Things only become really difficult when an unknown force attacks the school, intent on abducting a prince in attendance there. In the chaos Marianna escapes – and somehow finds herself the protector of both the school’s most arrogant magical student and the prince, disguised by enchantment.

In their bid to reach safety they’ll have to work together, come to terms with who is better than whom and, most importantly, reach a consensus on breakfast.

***

So. Nanowrimo isn’t for another couple of months, thank God. I never know what I’m going to actually write for Nanowrimo until I sit down to write on November first. Or second. Or third.

But book blurbs are things I have always loved to read and write. The perfect book blurb makes you want to open the book instantly and immerse yourself in the world you have been promised – and for me, writing a book blurb for a novel I have yet to start makes me excited to actually get writing.

So tonight, I decided to put up a possible book blurb for a possible Nanowrimo novel. I hope to do it a few more times before the actual novel writing starts, as a way of putting ideas out there/asking for suggestions.

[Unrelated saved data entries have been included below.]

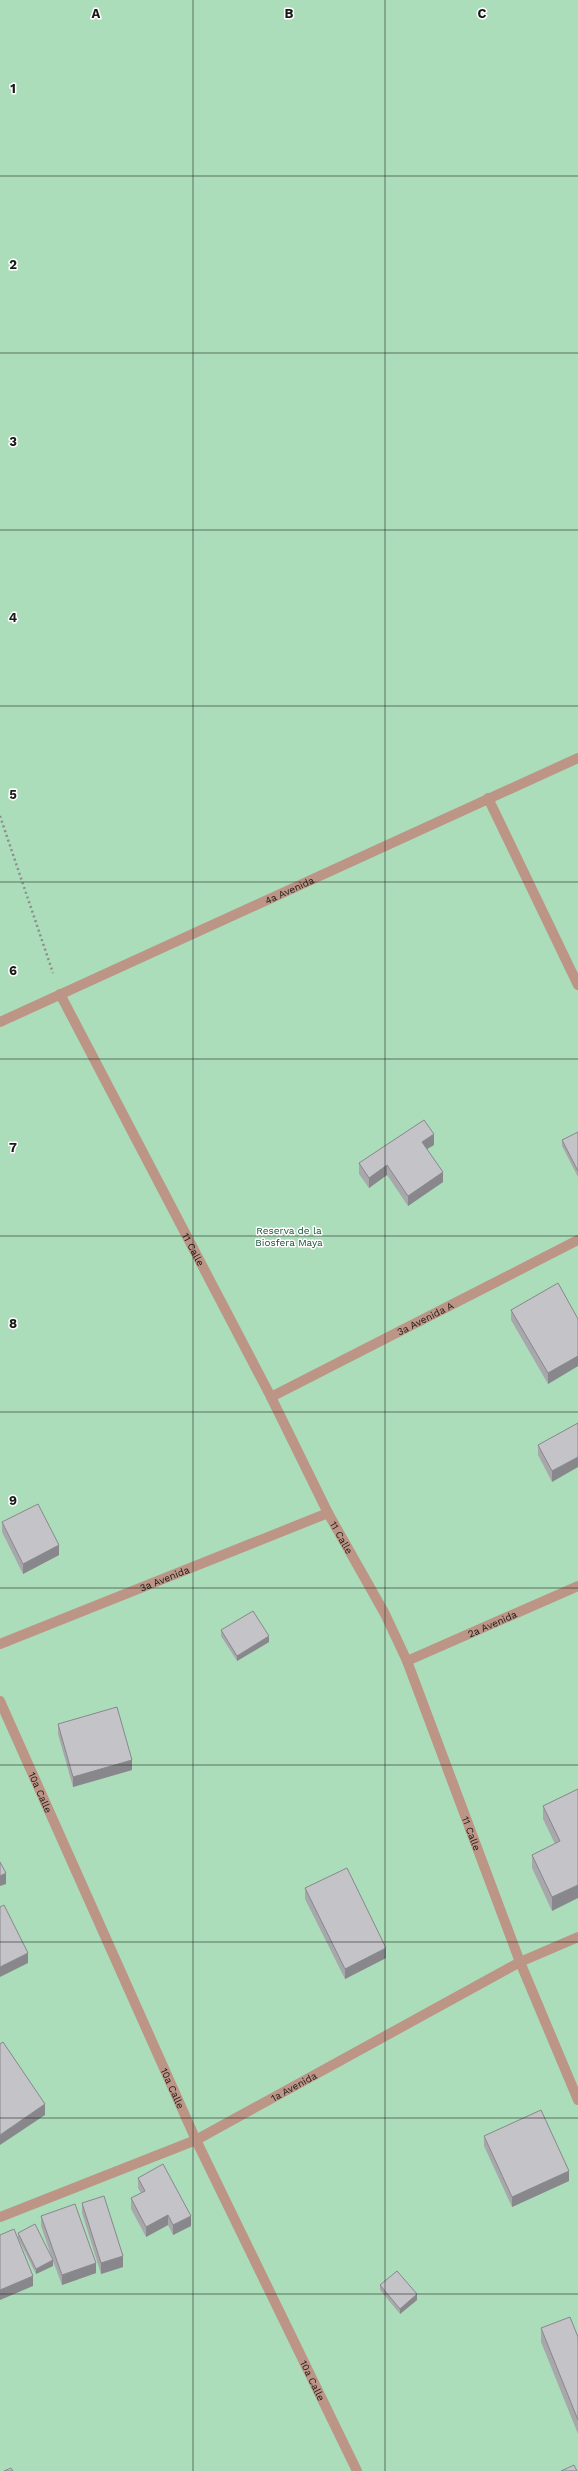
<svg xmlns="http://www.w3.org/2000/svg" width="578" height="2471" font-family="'Work Sans',sans-serif">
  <style>
    .green { fill: #abddba }
    .lines { fill: none; stroke-linecap: round; stroke-linejoin: round }
    .path { stroke: #8f8d89; stroke-width: 2.5; stroke-dasharray: 2 3; stroke-linecap: butt }
    .minor { stroke: #bc9586; stroke-width: 10 }
    .wall { fill: #a8a8ac }
    .shaded-wall { fill: #88888c }
    .building { fill: #c3c3c8; stroke: #88888c }
    .grid { fill: none; stroke: #1a1917; stroke-width: 1; stroke-opacity: 0.55 }
    .labels { text-anchor: middle; stroke-width: 3; stroke-linejoin: round; paint-order: stroke }
    .street-label { font-size: 10px; fill: #1a1917; stroke: #fff }
    .park-label { font-size: 10px; fill: #155431; stroke: #fff }
    .grid-label { font-size: 13px; text-anchor: middle; font-weight: bold; fill: #1a1917; stroke: #fff; stroke-width: 3; stroke-linejoin: round; paint-order: stroke }
  </style>
  <rect width="100%" height="100%" fill="#f8f5f0"/>
  <!-- green -->
  <path class="green" d="M0,0H578V2471H0Z"/>
  <g class="lines">
    <!-- path -->
    <path class="path" d="M0,816L53,973"/>
    <!-- minor -->
    <g class="minor">
      <path d="M488,798L578,985"/>
      <path id="s1" d="M60,994L271,1397L328,1513L385,1614L407,1661L520,1962L578,2100"/>
      <path id="s2" d="M0,1022L578,758"/>
      <path id="s3" d="M271,1397L578,1240"/>
      <path id="s4" d="M0,1644L328,1513"/>
      <path id="s5" d="M407,1661L578,1586"/>
      <path id="s6" d="M0,1701L196,2140L357,2471"/>
      <path id="s7" d="M0,2217L196,2140L520,1962L578,1937"/>
    </g>
  </g>
  <!-- wall -->
  <path class="wall" d="M578,1132V1177L562,1146V1140Z
    M434,1145L427,1149L443,1182L408,1206L387,1175L369,1188L359,1174V1163Z
    M511,1310L578,1319V1366L548,1384L511,1320Z
    M578,1423L552,1482L538,1455V1445Z
    M2,1522L59,1555L23,1574L2,1532Z
    M221,1630L269,1642L237,1661L221,1636Z
    M58,1724L132,1770L73,1787L58,1734Z
    M578,1789L552,1911L532,1868V1855L555,1844L543,1819V1806Z
    M305,1888L386,1958L345,1979L305,1899Z
    M484,2136L569,2181L512,2207L484,2146Z
    M138,2178L191,2226L173,2235L168,2225L146,2237L131,2209V2198L141,2193L138,2188Z
    M82,2203L123,2267L101,2274L82,2213Z
    M41,2216L96,2273L62,2285L53,2261V2266L36,2274L18,2238V2233L52,2258L41,2226Z
    M380,2285L417,2300L400,2314L380,2290Z
    M541,2328L578,2337V2434L541,2342Z"/>
  <!-- shaded-wall -->
  <path class="shaded-wall" d="M434,1134V1145L422,1152V1142Z
    M387,1165V1175L369,1188V1178Z
    M443,1172V1182L408,1206V1196Z
    M578,1356V1366L548,1384V1373Z
    M578,1457V1467L552,1482V1471Z
    M59,1545V1555L23,1574V1564Z
    M269,1636V1642L237,1661V1656Z
    M132,1760V1770L73,1787V1777Z
    M6,1873V1884L0,1886V1876Z
    M578,1885V1898L552,1911V1897Z
    M386,1948V1958L345,1979V1969Z
    M28,1953V1963L0,1977V1967Z
    M45,2104V2115L0,2145V2135Z
    M569,2171V2181L512,2207V2197Z
    M168,2215V2225L146,2237V2227Z
    M191,2216V2226L173,2235V2225Z
    M123,2256V2267L101,2274V2263Z
    M53,2260V2266L36,2274V2269Z
    M96,2263V2273L62,2285V2275Z
    M33,2276V2286L0,2300V2290Z
    M417,2294V2300L400,2314V2309Z"/>
  <!-- building -->
  <path class="building" d="M424,1120L434,1134L422,1142L443,1172L408,1196L387,1165L369,1178L359,1163Z
    M578,1132V1171L562,1140Z
    M558,1283L578,1319V1356L548,1373L511,1310Z
    M578,1423V1457L552,1471L538,1445Z
    M38,1504L59,1545L23,1564L2,1522Z
    M253,1611L269,1636L237,1656L221,1630Z
    M117,1707L132,1760L73,1777L58,1724Z
    M578,1789V1885L552,1897L532,1855L560,1841L543,1806Z
    M0,1862L6,1873L0,1876Z
    M347,1868L386,1948L345,1969L305,1888Z
    M4,1905L28,1953L0,1967V1907Z
    M3,2042L45,2104L0,2135V2044Z
    M541,2110L569,2171L512,2197L484,2136Z
    M163,2164L191,2216L173,2225L168,2215L146,2227L131,2198L145,2191L138,2178Z
    M104,2196L123,2256L101,2263L82,2203Z
    M75,2204L96,2263L62,2275L41,2216Z
    M35,2224L53,2260L36,2269L18,2233Z
    M14,2229L33,2276L0,2290V2235Z
    M397,2271L417,2294L400,2309L380,2285Z
    M570,2317L578,2337V2420L541,2328Z
    M574,2465L577,2471H561Z
    M11,2468L13,2471H4Z"/>
  <!-- grid -->
  <path class="grid" d="M193,0V2471M385,0V2471M0,176H578M0,353H578M0,530H578M0,706H578M0,882H578M0,1059H578M0,1236H578M0,1412H578M0,1588H578M0,1765H578M0,1942H578M0,2118H578M0,2294H578"/>
  <g class="labels">
    <!-- street labels -->
    <g class="street-label">
      <text dy="4" stroke="none"><textPath href="#s2" startOffset="318">4a Avenida</textPath></text>
      <text dy="4" stroke="none"><textPath href="#s1" startOffset="288">11 Calle</textPath></text>
      <text dy="4" stroke="none"><textPath href="#s3" startOffset="173">3a Avenida A</textPath></text>
      <text dy="4" stroke="none"><textPath href="#s1" startOffset="612">11 Calle</textPath></text>
      <text dy="4" stroke="none"><textPath href="#s4" startOffset="177">3a Avenida</textPath></text>
      <text dy="4" stroke="none"><textPath href="#s5" startOffset="93">2a Avenida</textPath></text>
      <text dy="4" stroke="none"><textPath href="#s6" startOffset="100">10a Calle</textPath></text>
      <text dy="4" stroke="none"><textPath href="#s1" startOffset="936">11 Calle</textPath></text>
      <text dy="4" stroke="none"><textPath href="#s7" startOffset="322">1a Avenida</textPath></text>
      <text dy="4" stroke="none"><textPath href="#s6" startOffset="424">10a Calle</textPath></text>
      <text dy="4" stroke="none"><textPath href="#s6" startOffset="748">10a Calle</textPath></text>
    </g>
    <!-- park labels -->
    <g class="park-label">
      <text x="289" y="1234">Reserva de la<tspan x="289" dy="12">Biosfera Maya</tspan></text>
    </g>
  </g>
  <g class="grid-label">
    <text x="96" y="18">A</text>
    <text x="289" y="18">B</text>
    <text x="482" y="18">C</text>
    <text x="13" y="93">1</text>
    <text x="13" y="269">2</text>
    <text x="13" y="446">3</text>
    <text x="13" y="622">4</text>
    <text x="13" y="799">5</text>
    <text x="13" y="975">6</text>
    <text x="13" y="1152">7</text>
    <text x="13" y="1328">8</text>
    <text x="13" y="1505">9</text>
  </g>
</svg>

I came across this idea as a sort of take on the quest theme. The main character, instead of being some kind of chosen one or having some kind of unique talent, is possessed only of her brains, wit, and quick ability to chop onions in a crisis. For once, an ‘ordinary’ character has to take care of ‘extra-ordinary’ ones.

I like this role-reversal because it means the characters themselves will have to   come to terms with it. To the prince and the magician, this girl’s only function in their previous life was to serve up lunch. Now she is their caretaker. They have to look up to her.

While thinking this story over, I decided that the prince was probably a nice enough guy. It’s part of that chivalry business. So he would have a much less difficult time adapting to Marianna’s sudden relative power. But the magician – he’s a problem. He can’t face the idea that a common kitchen wench might be better at something than he is. So when his magic fails (which it inevitably does – we’ve got to level the playing field somehow) he has a lot of thinking to do.

In my brain, this is a comedic turn on the classic quest, a young adult type novel. Who knows whether it will ever be written, for Nanowrimo or otherwise?

What do you think? Is it fun for anyone else to write a book blurb? And if you could give this book a title, what would it be?